### Document extract
ICRA 2026

Learning Controlled Separation of Small Objects Between Two Fingers with a Tactile Skin

This site complements our paper Learning Controlled Separation of Small Objects Between Two Fingers with a Tactile Skin by Ulf Kasolowsky and Berthold Bäuml presented at the 2026 IEEE International Conference on Robotics and Automation.

### Dataset extract
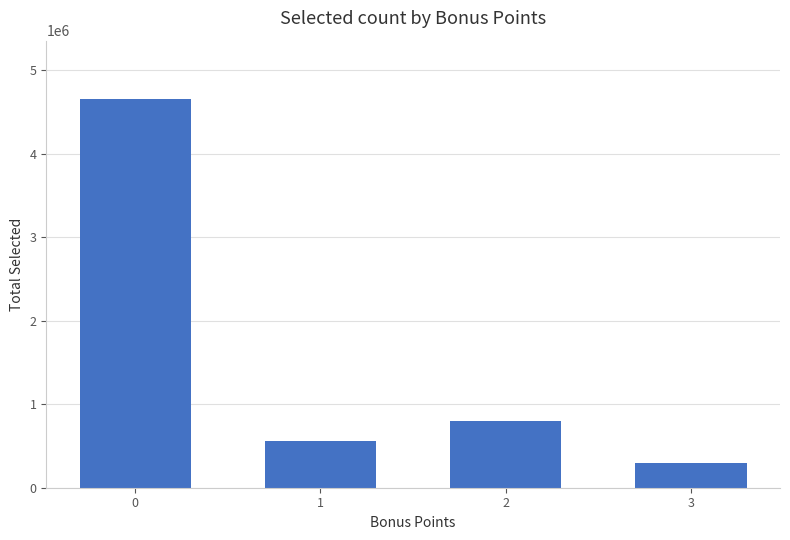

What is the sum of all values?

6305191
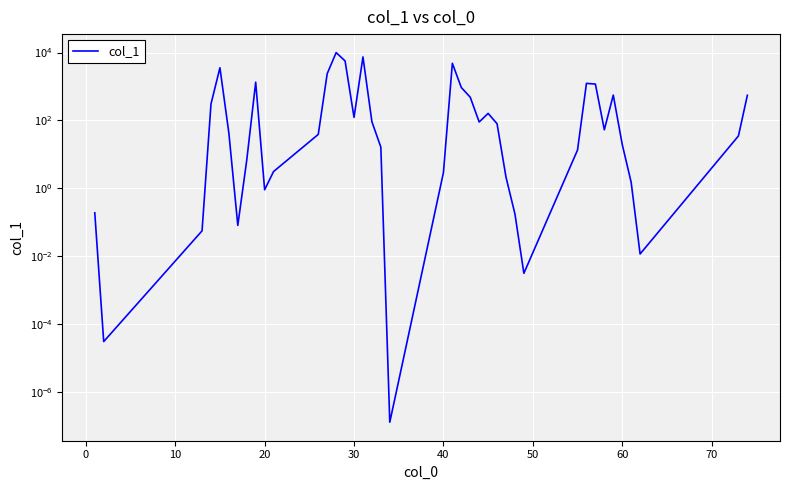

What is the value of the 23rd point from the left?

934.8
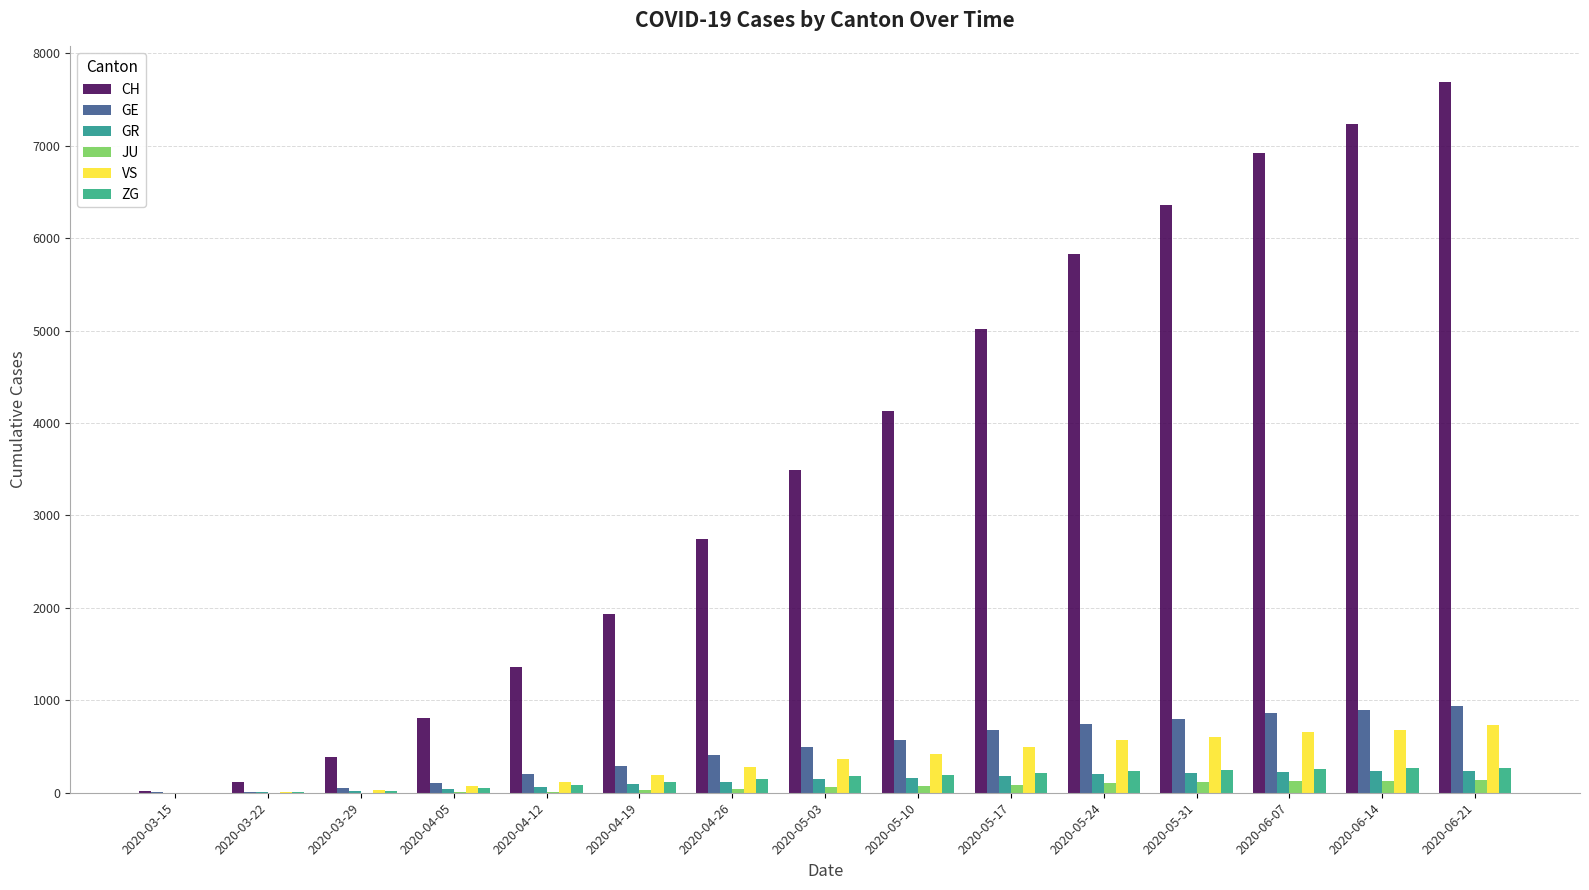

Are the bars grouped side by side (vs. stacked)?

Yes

### Exercise prompt
Rewrite the tactile skin page from "This site complements" up to and including "Robotics and Automation.", putting "article" in place of "paper". The rows are separate material with no connection to the tactile skin page.

### Reply to the exercise
This site complements our article Learning Controlled Separation of Small Objects Between Two Fingers with a Tactile Skin by Ulf Kasolowsky and Berthold Bäuml presented at the 2026 IEEE International Conference on Robotics and Automation.